_PASSAGE TO READ_.
###

A report, released today, states that ice loss from Greenland and Antarctica has increased fivefold since the 1990s, and now accounts for a quarter of sea-level rise.
It is without doubt that climate change is causing our polar ice sheets to melt, thereby driving up sea levels and putting coastal regions around the world at risk.
Since 1992, when satellite records of ice-sheet melt began, the polar ice sheets have lost ice every single year. The highest rates of melt have occurred in the past decade.
Scientists use data from satellites such as ESA’s CryoSat and the European Union’s Copernicus Sentinel-1 to measure changes in ice volume and flow, as well as satellites that provide information on gravity, to work out how much ice is being lost.
A team of scientists compile these records in the Ice Sheet Mass Balance Intercomparison Exercise (IMBIE), which is funded by ESA and NASA. This is used widely, including by the International Panel on Climate Change (IPCC), to understand and respond to the climate crisis.
The latest IMBIE assessment, which was published today, states that between 1992 and 2020, the polar ice sheets lost 7560 billion tonnes of ice – equivalent to an ice cube measuring 20 km each side.
The polar ice sheets have together lost ice in every year of the satellite record, and the seven highest melting years have occurred in the last decade.

###

Reproduce the passage on polar ice loss word for word, starting with "Scientists use data" and going on through "the climate crisis.".

###

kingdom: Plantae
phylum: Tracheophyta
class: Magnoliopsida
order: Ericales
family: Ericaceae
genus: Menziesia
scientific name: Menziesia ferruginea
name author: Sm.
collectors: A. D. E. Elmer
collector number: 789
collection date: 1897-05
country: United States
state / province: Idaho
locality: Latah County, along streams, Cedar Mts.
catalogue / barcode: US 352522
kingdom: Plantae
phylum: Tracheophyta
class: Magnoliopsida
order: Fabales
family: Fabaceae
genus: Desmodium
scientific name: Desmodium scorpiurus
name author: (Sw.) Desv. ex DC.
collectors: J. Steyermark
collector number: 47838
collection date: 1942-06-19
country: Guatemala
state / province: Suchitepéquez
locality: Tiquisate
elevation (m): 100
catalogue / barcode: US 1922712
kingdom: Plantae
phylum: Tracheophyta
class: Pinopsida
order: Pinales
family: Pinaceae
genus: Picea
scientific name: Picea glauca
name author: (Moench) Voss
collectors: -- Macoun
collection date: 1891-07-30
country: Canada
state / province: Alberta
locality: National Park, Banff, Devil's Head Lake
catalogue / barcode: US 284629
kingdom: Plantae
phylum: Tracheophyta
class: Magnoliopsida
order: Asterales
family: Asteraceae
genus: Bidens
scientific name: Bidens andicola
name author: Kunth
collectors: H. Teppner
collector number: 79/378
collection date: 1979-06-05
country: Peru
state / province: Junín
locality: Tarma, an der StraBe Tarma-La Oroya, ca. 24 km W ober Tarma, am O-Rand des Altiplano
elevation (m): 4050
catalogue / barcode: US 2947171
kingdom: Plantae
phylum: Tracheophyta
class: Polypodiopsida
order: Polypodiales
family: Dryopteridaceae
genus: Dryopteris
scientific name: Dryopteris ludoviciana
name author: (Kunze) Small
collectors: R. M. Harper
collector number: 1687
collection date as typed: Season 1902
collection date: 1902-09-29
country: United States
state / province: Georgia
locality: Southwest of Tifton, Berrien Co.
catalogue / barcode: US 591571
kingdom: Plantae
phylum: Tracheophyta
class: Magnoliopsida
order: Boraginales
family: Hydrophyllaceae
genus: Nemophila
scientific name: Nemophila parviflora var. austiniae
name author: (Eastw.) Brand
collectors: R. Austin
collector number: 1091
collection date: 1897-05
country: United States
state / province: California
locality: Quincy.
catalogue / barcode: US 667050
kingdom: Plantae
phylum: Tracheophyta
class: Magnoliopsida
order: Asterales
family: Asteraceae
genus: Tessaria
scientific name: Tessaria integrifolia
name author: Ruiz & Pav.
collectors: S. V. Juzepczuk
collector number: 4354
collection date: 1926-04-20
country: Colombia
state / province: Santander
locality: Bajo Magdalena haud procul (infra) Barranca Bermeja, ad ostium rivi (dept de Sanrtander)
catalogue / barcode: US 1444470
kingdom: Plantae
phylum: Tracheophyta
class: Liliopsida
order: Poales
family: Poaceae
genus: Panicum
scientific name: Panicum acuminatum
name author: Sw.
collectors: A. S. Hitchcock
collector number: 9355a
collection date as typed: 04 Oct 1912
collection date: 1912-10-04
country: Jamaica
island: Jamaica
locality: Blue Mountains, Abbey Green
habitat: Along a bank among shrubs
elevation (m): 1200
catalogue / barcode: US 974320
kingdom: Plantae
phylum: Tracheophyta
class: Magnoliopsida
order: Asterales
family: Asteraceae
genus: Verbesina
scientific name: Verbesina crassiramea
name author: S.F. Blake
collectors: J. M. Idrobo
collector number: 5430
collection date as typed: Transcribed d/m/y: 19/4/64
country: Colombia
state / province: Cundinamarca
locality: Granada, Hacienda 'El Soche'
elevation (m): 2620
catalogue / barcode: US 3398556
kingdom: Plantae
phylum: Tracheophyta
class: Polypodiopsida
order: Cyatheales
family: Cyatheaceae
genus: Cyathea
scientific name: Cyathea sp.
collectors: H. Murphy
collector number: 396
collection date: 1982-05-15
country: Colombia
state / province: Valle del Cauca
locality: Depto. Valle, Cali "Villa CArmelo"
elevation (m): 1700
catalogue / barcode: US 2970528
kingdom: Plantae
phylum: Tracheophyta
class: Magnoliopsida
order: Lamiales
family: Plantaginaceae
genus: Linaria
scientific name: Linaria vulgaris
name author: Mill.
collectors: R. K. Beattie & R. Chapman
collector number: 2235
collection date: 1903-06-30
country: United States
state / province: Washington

###

_SOLVED EXERCISE_.
Scientists use data from satellites such as ESA’s CryoSat and the European Union’s Copernicus Sentinel-1 to measure changes in ice volume and flow, as well as satellites that provide information on gravity, to work out how much ice is being lost.
A team of scientists compile these records in the Ice Sheet Mass Balance Intercomparison Exercise (IMBIE), which is funded by ESA and NASA. This is used widely, including by the International Panel on Climate Change (IPCC), to understand and respond to the climate crisis.